Privacy Law 101 includes the simple but important basic concept that organizations can use the personal information they collect only for what they say they will and how they say they will. According to the Federal Trade Commission (“FTC”) and the Department of Justice (“DOJ”), Twitter made this mistake — and it will cost Twitter $150 million as a result.
On May 25, 2022, Twitter reached a proposed settlement with the DOJ and the FTC to resolve allegations that Twitter violated the FTC Act and an order issued by the FTC in 2011 by misrepresenting how it would use users’ personal information, including users’ information. non-public contact.
“As the complaint points out, Twitter obtained data from users under the pretense of using it for security purposes, but then ended up using the data to target users with ads,” said FTC Chairman Lina M. Khan. “This practice affected more than 140 million Twitter users, increasing Twitter’s primary source of revenue.”
US Attorney Stephanie M. Hinds for the Northern District of California noted: “Consumers who share their private information have a right to know if that information is being used to help advertisers target customers. Social media companies that are not honest with consumers about how their personal information is used will be held accountable.”

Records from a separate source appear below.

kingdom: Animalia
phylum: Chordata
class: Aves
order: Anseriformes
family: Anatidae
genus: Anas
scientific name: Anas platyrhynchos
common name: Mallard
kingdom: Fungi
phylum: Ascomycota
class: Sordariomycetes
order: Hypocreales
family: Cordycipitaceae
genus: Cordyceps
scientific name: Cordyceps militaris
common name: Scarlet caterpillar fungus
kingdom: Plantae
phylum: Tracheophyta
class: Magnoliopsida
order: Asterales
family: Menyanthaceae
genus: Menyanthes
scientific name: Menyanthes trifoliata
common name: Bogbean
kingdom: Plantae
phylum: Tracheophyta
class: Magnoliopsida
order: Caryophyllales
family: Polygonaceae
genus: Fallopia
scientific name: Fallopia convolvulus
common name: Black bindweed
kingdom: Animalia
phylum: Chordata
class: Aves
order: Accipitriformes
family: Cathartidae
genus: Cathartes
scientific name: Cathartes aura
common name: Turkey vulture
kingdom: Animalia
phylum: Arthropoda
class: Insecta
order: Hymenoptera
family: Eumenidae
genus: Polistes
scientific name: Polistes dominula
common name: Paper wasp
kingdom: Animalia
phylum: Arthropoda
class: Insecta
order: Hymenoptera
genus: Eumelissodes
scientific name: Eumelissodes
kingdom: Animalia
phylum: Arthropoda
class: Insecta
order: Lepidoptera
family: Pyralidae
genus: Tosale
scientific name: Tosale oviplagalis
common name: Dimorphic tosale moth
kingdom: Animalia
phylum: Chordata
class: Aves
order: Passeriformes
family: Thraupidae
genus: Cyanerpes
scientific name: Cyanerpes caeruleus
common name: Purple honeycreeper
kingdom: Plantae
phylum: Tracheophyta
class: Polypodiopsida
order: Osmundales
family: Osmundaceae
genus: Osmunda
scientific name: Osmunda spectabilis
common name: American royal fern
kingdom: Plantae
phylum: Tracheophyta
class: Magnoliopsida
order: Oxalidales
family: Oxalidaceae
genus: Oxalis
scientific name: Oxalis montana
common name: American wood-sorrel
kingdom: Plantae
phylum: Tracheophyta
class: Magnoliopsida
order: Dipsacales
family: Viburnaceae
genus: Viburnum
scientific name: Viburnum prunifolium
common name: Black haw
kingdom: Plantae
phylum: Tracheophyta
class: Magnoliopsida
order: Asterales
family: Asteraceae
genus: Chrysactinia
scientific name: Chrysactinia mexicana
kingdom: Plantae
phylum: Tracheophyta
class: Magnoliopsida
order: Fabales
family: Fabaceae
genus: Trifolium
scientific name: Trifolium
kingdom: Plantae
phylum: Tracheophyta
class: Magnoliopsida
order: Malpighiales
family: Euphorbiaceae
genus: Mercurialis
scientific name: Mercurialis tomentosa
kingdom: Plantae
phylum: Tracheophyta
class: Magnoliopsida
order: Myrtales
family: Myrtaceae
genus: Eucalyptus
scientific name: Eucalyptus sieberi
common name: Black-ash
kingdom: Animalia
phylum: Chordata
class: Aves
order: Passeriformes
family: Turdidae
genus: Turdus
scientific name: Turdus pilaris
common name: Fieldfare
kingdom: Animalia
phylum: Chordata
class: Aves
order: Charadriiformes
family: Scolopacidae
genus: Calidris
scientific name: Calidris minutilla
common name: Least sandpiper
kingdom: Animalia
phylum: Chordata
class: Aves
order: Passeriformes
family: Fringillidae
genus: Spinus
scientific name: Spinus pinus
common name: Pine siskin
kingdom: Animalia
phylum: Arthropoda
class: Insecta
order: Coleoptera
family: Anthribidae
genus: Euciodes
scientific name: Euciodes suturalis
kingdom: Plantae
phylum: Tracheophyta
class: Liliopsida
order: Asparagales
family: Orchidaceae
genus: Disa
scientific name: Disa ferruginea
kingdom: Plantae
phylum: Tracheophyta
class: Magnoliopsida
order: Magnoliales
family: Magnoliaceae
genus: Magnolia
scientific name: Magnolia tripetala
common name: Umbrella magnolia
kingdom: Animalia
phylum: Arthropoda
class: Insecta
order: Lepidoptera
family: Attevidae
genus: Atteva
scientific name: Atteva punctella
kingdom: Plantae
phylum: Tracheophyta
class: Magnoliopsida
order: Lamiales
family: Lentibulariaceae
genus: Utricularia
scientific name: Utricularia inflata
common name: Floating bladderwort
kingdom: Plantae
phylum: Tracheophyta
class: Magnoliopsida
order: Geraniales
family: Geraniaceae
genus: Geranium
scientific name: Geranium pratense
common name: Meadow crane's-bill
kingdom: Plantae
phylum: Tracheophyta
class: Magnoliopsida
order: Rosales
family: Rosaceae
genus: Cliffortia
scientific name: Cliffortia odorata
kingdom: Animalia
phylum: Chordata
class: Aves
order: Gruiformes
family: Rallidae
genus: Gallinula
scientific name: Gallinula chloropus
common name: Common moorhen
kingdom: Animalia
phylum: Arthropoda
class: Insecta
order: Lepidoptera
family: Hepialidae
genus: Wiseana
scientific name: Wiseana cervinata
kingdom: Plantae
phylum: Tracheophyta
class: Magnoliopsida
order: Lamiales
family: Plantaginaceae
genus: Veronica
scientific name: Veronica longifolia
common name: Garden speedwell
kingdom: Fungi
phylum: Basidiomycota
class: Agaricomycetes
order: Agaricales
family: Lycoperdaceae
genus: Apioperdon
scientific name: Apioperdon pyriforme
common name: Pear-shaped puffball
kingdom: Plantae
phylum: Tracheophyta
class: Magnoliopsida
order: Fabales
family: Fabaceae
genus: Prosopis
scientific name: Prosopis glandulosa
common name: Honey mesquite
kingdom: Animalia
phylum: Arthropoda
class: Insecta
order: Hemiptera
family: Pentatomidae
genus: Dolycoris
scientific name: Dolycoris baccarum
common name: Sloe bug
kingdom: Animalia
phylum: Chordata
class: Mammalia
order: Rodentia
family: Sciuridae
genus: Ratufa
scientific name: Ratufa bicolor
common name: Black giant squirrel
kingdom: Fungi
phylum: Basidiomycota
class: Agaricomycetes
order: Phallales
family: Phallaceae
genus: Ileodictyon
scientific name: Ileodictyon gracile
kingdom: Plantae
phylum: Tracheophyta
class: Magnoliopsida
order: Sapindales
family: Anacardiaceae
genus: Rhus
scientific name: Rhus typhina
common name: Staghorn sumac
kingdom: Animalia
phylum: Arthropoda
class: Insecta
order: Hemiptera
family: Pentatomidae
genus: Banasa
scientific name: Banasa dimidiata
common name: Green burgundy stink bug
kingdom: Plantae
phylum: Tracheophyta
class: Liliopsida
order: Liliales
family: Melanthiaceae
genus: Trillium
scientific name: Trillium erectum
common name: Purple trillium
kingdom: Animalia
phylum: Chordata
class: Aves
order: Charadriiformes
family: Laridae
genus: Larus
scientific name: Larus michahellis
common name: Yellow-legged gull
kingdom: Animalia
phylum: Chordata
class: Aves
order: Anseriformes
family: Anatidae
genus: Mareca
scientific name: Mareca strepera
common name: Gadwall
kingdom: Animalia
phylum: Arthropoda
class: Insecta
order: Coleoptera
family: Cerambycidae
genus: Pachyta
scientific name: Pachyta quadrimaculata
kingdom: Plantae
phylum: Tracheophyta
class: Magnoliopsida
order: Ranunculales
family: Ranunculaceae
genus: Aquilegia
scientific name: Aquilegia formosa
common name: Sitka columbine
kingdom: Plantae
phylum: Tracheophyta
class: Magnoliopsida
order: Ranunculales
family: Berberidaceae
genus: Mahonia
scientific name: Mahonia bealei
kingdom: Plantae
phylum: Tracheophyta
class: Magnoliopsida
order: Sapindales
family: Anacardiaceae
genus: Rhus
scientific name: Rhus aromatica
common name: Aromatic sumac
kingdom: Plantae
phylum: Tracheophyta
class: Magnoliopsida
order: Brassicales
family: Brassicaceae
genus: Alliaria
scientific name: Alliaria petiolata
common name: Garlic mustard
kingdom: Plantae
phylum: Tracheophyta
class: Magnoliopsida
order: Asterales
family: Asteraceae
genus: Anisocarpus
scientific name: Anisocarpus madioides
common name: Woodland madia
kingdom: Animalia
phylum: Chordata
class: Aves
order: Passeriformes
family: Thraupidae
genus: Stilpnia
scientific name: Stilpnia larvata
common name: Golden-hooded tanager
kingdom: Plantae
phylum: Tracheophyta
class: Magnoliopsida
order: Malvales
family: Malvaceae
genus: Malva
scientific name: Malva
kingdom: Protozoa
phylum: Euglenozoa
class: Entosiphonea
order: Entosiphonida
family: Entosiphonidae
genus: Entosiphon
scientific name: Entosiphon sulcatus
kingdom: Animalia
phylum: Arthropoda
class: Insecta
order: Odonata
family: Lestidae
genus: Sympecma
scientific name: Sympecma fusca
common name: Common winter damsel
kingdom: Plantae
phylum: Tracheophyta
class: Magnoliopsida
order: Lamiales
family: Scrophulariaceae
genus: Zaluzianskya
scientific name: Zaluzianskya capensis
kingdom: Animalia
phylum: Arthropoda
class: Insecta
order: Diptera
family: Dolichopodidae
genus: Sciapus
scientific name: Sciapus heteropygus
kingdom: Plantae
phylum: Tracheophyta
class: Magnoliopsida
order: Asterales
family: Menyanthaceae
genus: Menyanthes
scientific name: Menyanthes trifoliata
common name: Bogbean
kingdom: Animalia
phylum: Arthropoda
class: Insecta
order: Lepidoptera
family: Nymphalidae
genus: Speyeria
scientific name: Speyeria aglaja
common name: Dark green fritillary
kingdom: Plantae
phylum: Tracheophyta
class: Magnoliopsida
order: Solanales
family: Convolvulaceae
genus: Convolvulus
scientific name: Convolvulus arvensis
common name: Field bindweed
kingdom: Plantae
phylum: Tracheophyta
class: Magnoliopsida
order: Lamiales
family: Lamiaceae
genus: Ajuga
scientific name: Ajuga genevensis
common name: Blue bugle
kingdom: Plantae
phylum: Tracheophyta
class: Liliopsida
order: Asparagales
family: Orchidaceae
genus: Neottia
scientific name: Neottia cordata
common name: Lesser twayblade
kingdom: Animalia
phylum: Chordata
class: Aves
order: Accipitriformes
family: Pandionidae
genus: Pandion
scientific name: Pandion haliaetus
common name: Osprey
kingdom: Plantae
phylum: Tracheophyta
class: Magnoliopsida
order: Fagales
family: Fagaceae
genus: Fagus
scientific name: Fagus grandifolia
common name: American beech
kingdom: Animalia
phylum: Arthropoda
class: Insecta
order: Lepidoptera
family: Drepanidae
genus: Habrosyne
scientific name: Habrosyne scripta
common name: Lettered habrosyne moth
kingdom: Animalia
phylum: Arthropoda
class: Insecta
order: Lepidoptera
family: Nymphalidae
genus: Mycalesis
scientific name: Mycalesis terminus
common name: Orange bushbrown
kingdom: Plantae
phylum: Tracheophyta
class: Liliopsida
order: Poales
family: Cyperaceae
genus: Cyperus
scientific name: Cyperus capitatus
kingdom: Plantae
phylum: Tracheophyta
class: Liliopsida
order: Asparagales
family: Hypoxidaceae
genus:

The complaint alleged that from May 2013 through at least September 2019, Twitter misrepresented to more than 140 million users the extent to which it maintained and protected the security and privacy of their non-public contact information. Twitter told users that it collected their phone numbers and email addresses to secure their accounts — but, according to the Complaint, it failed to disclose that it also used this information for advertising purposes. The complaint alleged that these misrepresentations violated the FTC Act, as well as the 2011 FTC Order that specifically prohibited Twitter from making misrepresentations about the security of nonpublic consumer information.
The complaint also alleged that Twitter misrepresented that it processed its users’ personal information in accordance with the EU-US and Swiss-US Privacy Shield Frameworks. Under such frameworks, Twitter self-certifies, among other things, that it will not process the user’s personal information in a way that is inconsistent with the purposes for which it was collected or subsequently authorized by the user. While these frameworks have been largely forgotten by many organizations due to their invalidity as a data transfer mechanism by the Court of Justice of the European Union, the representations that organizations have made (and continue to make through their neglected privacy policies) under those frameworks may be valid. in.
In addition to paying $150 million in civil penalties, the proposed settlement would: (a) prohibit Twitter from profiting from fraudulently collected data; (b) allow users to use other multi-factor authentication methods, such as mobile authentication apps or security keys that do not require users to provide their phone numbers; (c) notify users that it has misused phone numbers and email addresses collected for account security to also target advertising to them and provide information about Twitter’s privacy and security controls; (d) implement and maintain a comprehensive privacy and information security program that requires the company to, among other things, review and address potential privacy and security risks of new products; (e) restrict employee access to users’ personal data; and (f) notify the FTC if the Company experiences a data breach.
Organizations should be very careful when drafting notices to consumers about how they will handle consumers’ personal information, and when developing a privacy program, organizations should thoroughly review all data collection processes to review all notices provided during customer journey. If there are inconsistencies in your notices to consumers about data collection and the organization’s usage practices (eg, you tell consumers you’ll only use their email address for one thing when they give it to you, but (your privacy policy says you’ll use that information for a bunch of other things), it’s possible that regulators will interpret those inconsistencies in the consumer’s favor. It’s also important to note that burying content about data usage in a privacy policy is unlikely to constitute notice to consumers when the user experience says otherwise.
It’s always a good time to review your organization’s privacy notices and data collection processes.